As a journalism student I was thrilled to learn that Virtual Reality journalism has become ‘a thing.’ The possibilities are endless of its applications and i can’t wait to see what it brings. That said, I feel that I am a good way off but am confident the by the end of my Degree at UniSA (shameless plug) that I well be more than capable at using this technology. If you want to learn more, click below to read a riveting article on the subject!
Keep on learning 🙂
Virtual Reality Journalism, the next logical medium?
Journalism has seen many changes since its transition from the town crier, to written form, to publishing presses, to mass distribution, to online publication, blogs, v-logs and of course social media. The next addition to this list is virtual reality.
Virtual reality technology, after losing traction in its initial introduction in the 1980s, recently re-emerging two years ago better than ever.
It is believed to be the next step in journalism production, as enables journalist to not only tell a story, but to immerse the audience into the imagery and sounds, effectively making them part of the story.
Although currently access to virtual reality technology is in its early stages, it is predicted to be readily available in 2020, as many companies continue producing new and improved technology to support this growing industry.
Music video director/ producer and virtual reality pioneer, Chris Milk, shared his passion for the media platform in his TED Talk recorded in April 2015, where he presented very compelling case for the benefits of virtual reality in the media.
Speaking very compassionately, Milk shared his belief that virtual reality has ‘the potential to change the world’.
In his presentation, Milk shows a story of a twelve year old Palestinian girl who sits on the ground in her home and shares with the audience her story.
Within the headset, the audience members are virtually sitting in that room listening, feeling the emotion, seeing the world of which this young girl lives.
Milk explains ‘it can change people’s perceptions of each other’ and indeed I believe it can.
There have been countless social experiments such as the SBS program, Filthy Rich and Homeless, that have highlighted the difference in how receptive people are in helping people in need when they are visually confronted by the reality of situation.
However we would be remiss if we did not look at the possible negative implication.
Whilst Milk’s presentation did show an emotional well-meaning representation, there is the likelihood that virtual reality technology could well be exploited, by less than reputable sources.
According to Mickey Huff, via an article published in February 2018, the exploitation of the media by unscrupulous sources reporting ‘Fake News,’ also referred to as ‘disinformation and propaganda’, is a very prominent issue.
Whist many are able to recognize articles that are questionable in their current format, the potential for misguiding individuals with augmented images via this method of reporting is immense which, as with previous cases, can have disastrous, life-threatening consequences.
Another potential issue is that of secondary trauma, the psychological distress caused by exposure to firsthand accounts of others traumatic experiences.
In 2017, a journal was written regarding the prevalence of P.T.S.D. and burn-out in Emergency Medicine residence reported that over half of these professional have suffered emotional issues, as a result of constant exposure to trauma of various forms.
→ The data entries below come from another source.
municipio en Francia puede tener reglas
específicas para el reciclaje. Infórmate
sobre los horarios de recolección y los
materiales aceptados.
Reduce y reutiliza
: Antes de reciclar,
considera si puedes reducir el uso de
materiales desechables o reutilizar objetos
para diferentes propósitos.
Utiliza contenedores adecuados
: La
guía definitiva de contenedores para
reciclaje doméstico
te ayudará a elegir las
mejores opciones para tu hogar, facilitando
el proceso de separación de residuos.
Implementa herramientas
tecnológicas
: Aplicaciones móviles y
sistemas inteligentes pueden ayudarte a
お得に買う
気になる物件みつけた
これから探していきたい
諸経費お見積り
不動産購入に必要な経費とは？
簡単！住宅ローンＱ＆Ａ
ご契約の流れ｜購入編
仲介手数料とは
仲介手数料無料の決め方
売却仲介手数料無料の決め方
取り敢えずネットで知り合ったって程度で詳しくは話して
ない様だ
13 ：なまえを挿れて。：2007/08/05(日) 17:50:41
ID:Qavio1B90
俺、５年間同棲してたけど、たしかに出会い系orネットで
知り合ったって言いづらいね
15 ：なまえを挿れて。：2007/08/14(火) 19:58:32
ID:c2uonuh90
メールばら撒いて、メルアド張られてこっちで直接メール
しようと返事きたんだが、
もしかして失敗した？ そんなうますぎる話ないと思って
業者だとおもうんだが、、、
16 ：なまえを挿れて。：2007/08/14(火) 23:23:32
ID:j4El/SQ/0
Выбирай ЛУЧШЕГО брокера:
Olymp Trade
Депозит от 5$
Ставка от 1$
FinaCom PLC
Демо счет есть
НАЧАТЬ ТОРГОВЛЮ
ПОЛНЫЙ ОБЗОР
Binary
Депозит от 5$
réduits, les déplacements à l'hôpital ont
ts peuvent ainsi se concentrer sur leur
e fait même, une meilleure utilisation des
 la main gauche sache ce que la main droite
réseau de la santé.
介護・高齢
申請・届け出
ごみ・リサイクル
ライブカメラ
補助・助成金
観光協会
Whilst this may appear unrelated, it stands to reason that a machine with the capability to place the person among a traumatic event, even from a safe distance, this could potentially have negative consequences, or even trigger pre-existing issues.
However having addressed these issues, the benefits of virtual reality technology, besides in journalism, arguably out way the negative implications.
One such applications of virtual reality technology, outside of the media, that has shown great promise is its use in the treatment of individuals with mental illness, including post-traumatic stress disorder and various phobias.
Either way, whether you are a fan or not, virtual reality journalism is on its way, and likely to change the way we experience news articles.
From a journalism perspective, used responsibly, virtual reality has the potential to revolutionize the way we convey our message to the audience.
A well published article can potentially enable an audience to actually walk in another person’s shoes, so they can fully embrace a situation from another person’s perspective.
It is imperative however that the negative implications are not ignored, so this technology can be used in a way that enriches the audiences experience, not detracts from it.
The possibilities of virtual reality journalism are endless, by means of allowing
journalists to share not only a story, but an experience.